5. Segment extraction promotes energy-efficient operation
For an efficiently working extraction table, the extraction does not occur permanently across all installed modules. For this segment extraction, the individual extraction table modules are again subdivided into chambers. This controls the cutting plant independently for the extraction. Depending on requirements, the pneumatic valves and cylinders automatically open the extraction flaps in the segments. This control of the segments can be also be carried out electro-pneumatically using solenoid valves. Both processes share one thing: The extraction technology is aligned to the cutting processes and only captures hazardous substances where cutting actually occurs. At a maximum, two segments are in use at the same time during the transition phases. This achieves effective capture of fine dust particles and gases with comparatively low extraction power and also plant sizes. Important in this context: The extraction tables capture the hazardous substances directly where they occur to prevent them from spreading to the ambient air. The segment extraction reduces energy cost for plant operation.
6. Extraction table can be combined with standard systems
Naturally, an extraction table has to match the relevant cutting plant and the planned use – and that with regards to execution, length, width and height. It should thus be possible to combine an extraction table with a standard cutting plant. It has to be clarified with regards to the control of the individual segments, if they should be controlled directly with the cutting plant’s program or if the cutting plant has a control slide which activates the relevant valves on the table. The necessary extraction performance results from e.g. the size of the extraction table, cutting process, number and if necessary the tiltability of the burners, the cutting streams as well as the sheet thickness. The dust quantity to be expected should be the deciding factor when selecting the right filter plant.

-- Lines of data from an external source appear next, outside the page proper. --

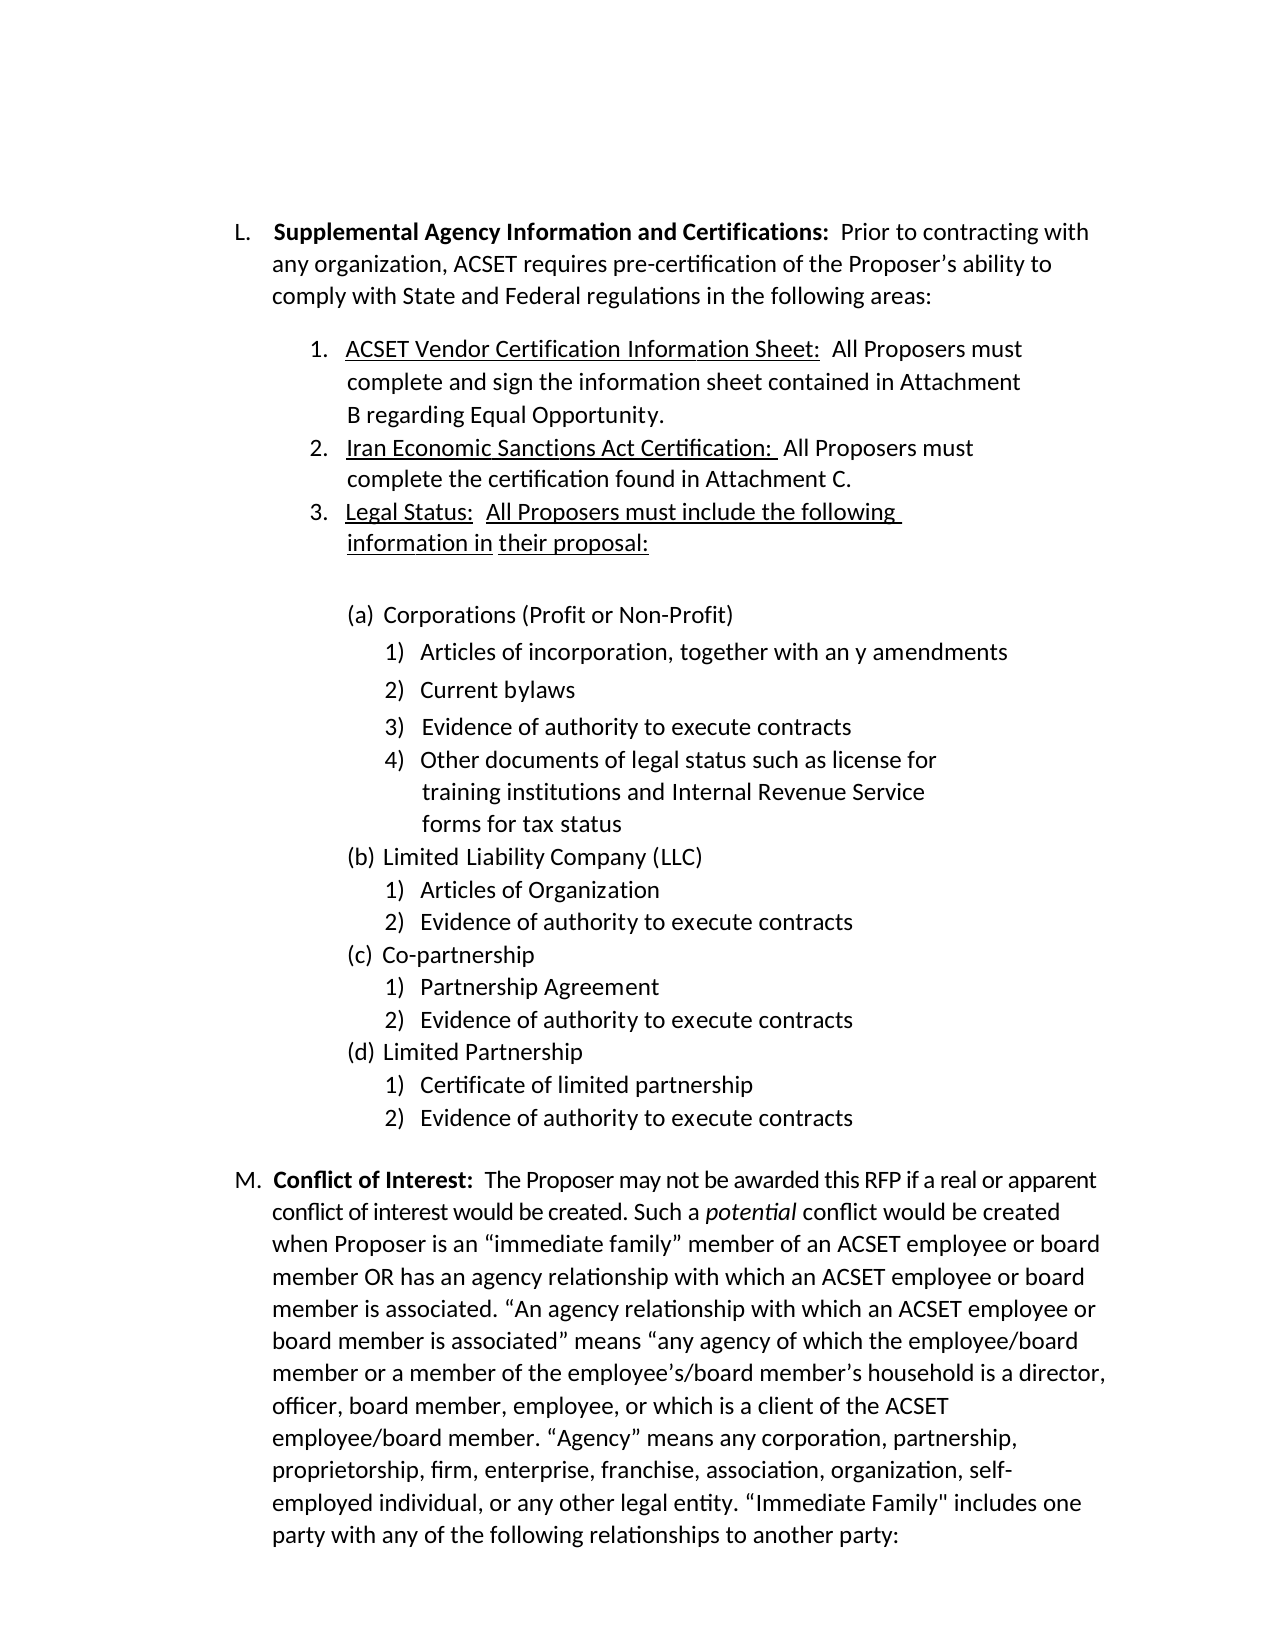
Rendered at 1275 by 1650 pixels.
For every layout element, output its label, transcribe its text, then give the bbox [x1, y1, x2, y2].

text 4) Other documents of legal status such as license for training institutions and Internal Revenue Service forms for tax status [384, 744, 969, 839]
text L. Supplemental Agency Information and Certifications: Prior to contracting with any organization, ACSET requires pre-certification of the Proposer’s ability to comply with State and Federal regulations in the following areas: [234, 216, 1107, 311]
text M. Conflict of Interest: The Proposer may not be awarded this RFP if a real or apparent conflict of interest would be created. Such a potential conflict would be created when Proposer is an “immediate family” member of an ACSET employee or board member OR has an agency relationship with which an ACSET employee or board member is associated. “An agency relationship with which an ACSET employee or board member is associated” means “any agency of which the employee/board member or a member of the employee’s/board member’s household is a director, officer, board member, employee, or which is a client of the ACSET employee/board member. “Agency” means any corporation, partnership, proprietorship, firm, enterprise, franchise, association, organization, self-employed individual, or any other legal entity. “Immediate Family" includes one party with any of the following relationships to another party: [234, 1164, 1107, 1549]
text 1. ACSET Vendor Certification Information Sheet: All Proposers must complete and sign the information sheet contained in Attachment B regarding Equal Opportunity. [309, 333, 1032, 429]
text 3) Evidence of authority to execute contracts [384, 711, 1127, 742]
text 1) Certificate of limited partnership [384, 1069, 1127, 1100]
text 1) Articles of Organization [384, 874, 1127, 904]
text 1) Partnership Agreement [384, 971, 1127, 1002]
text (b) Limited Liability Company (LLC) [347, 841, 1127, 872]
text (d) Limited Partnership [347, 1037, 1127, 1067]
text 2) Evidence of authority to execute contracts [384, 1102, 1127, 1133]
text 2) Evidence of authority to execute contracts [384, 1004, 1127, 1034]
text (a) Corporations (Profit or Non-Profit) [347, 599, 1127, 630]
text 3. Legal Status: All Proposers must include the following information in their proposal: [309, 496, 976, 558]
text 2) Evidence of authority to execute contracts [384, 906, 1127, 937]
text 2) Current bylaws [384, 674, 1127, 704]
text 1) Articles of incorporation, together with an y amendments [384, 636, 1127, 667]
text 2. Iran Economic Sanctions Act Certification: All Proposers must complete the certification found in Attachment C. [309, 432, 976, 494]
text (c) Co-partnership [347, 939, 1127, 969]
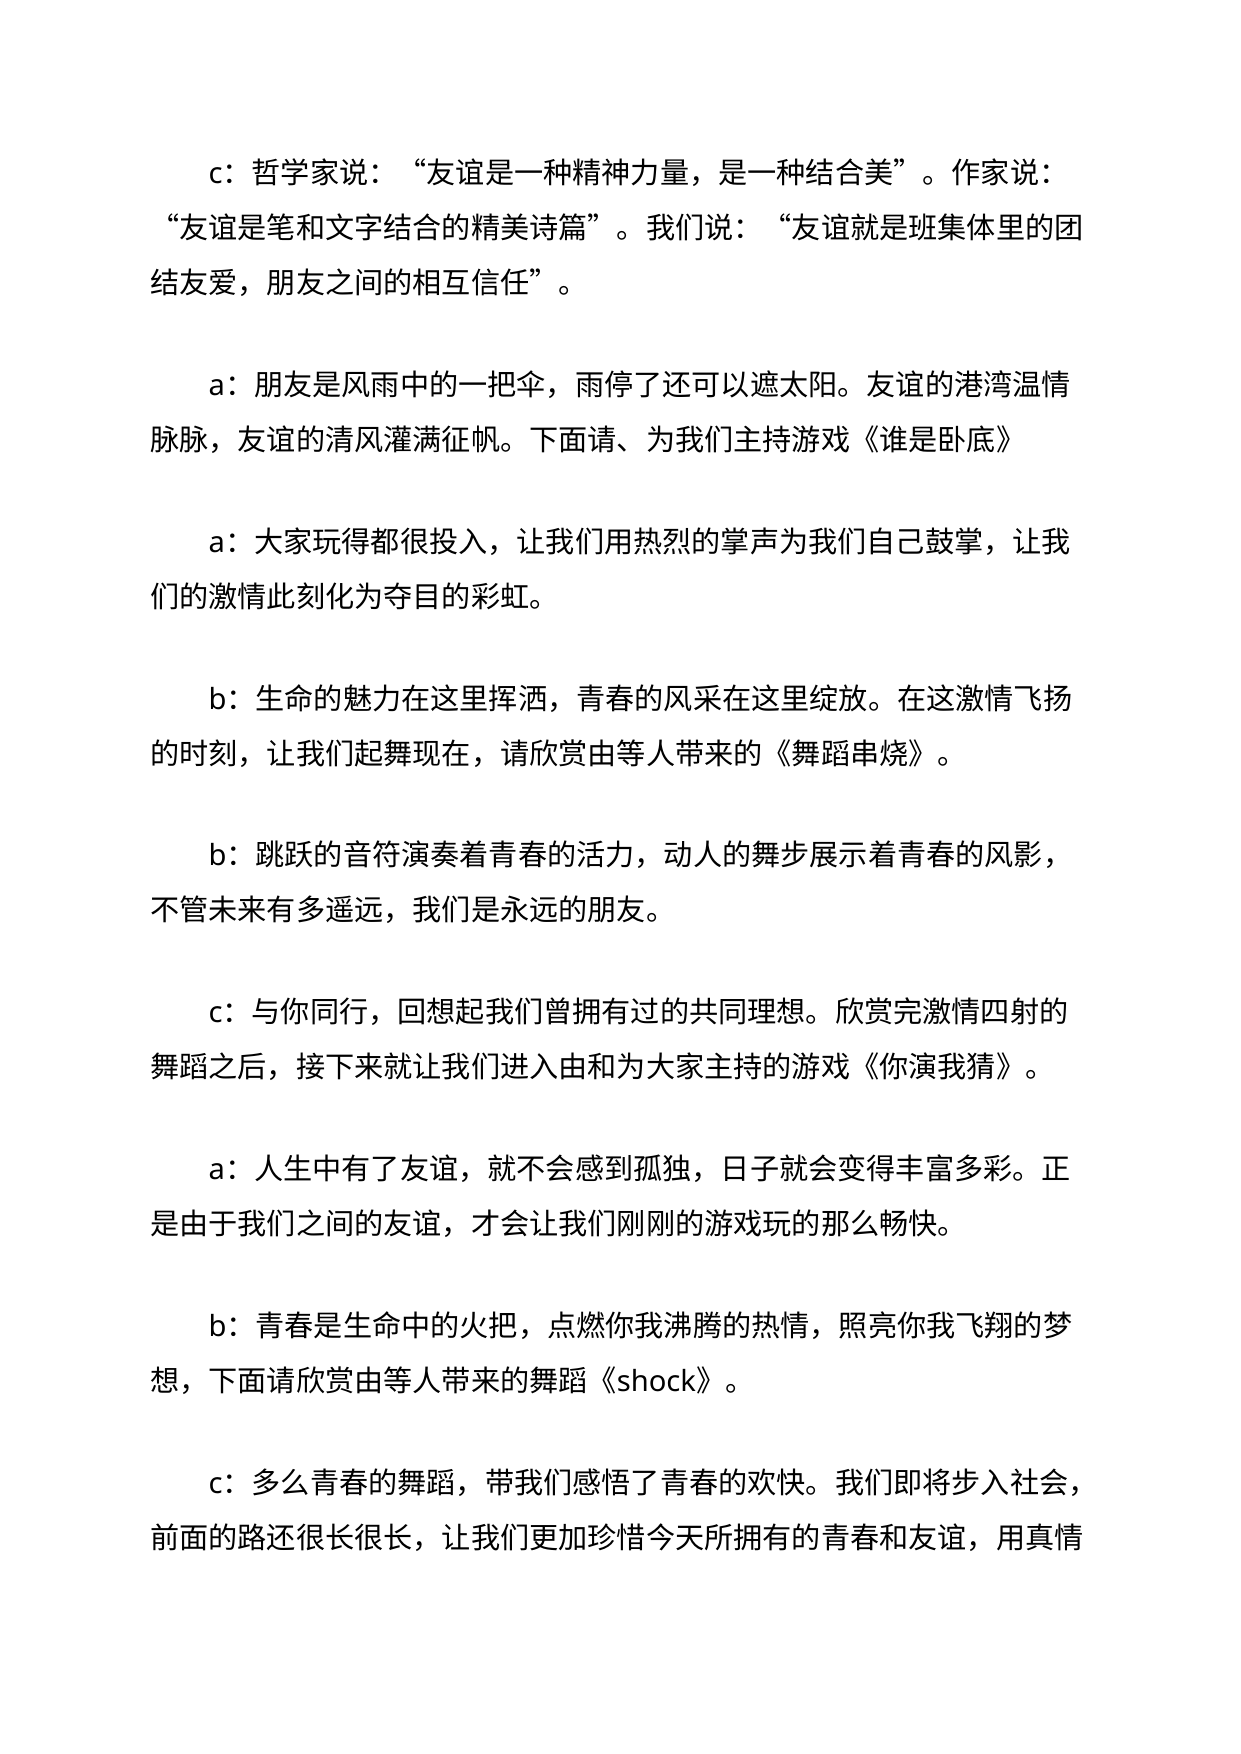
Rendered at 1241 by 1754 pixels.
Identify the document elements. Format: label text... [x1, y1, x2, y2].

The cutting plant switches the filter plant on and off and in return the filter plant feedbacks its operation and possible faults to the cutting plant.
7. Simple handling for fast cleaning
Easy accessibility for cleaning and maintenance plays an important role when selecting the right extraction table. Material support frames should have lifting eyes and expose an area which is three to six square meters large. Slag tanks, which are underneath are also fitted with lifting eyes and possibly with a coarse grating to catch burnt out parts, can also be removed with a crane and emptied into a container. Simple maintenance plays an important part in cutting operations to keep downtimes as short as possible. To save on more cleaning intervals, further variants of the extraction tables offer additional options to directly dispose off debris. Specifically equipped extraction tables have the option to permanently dispose of slag during operation using an automatic discharge system into a provided container. Since the support on an extraction table consists of individual sheet metal, the companies can replace them independently.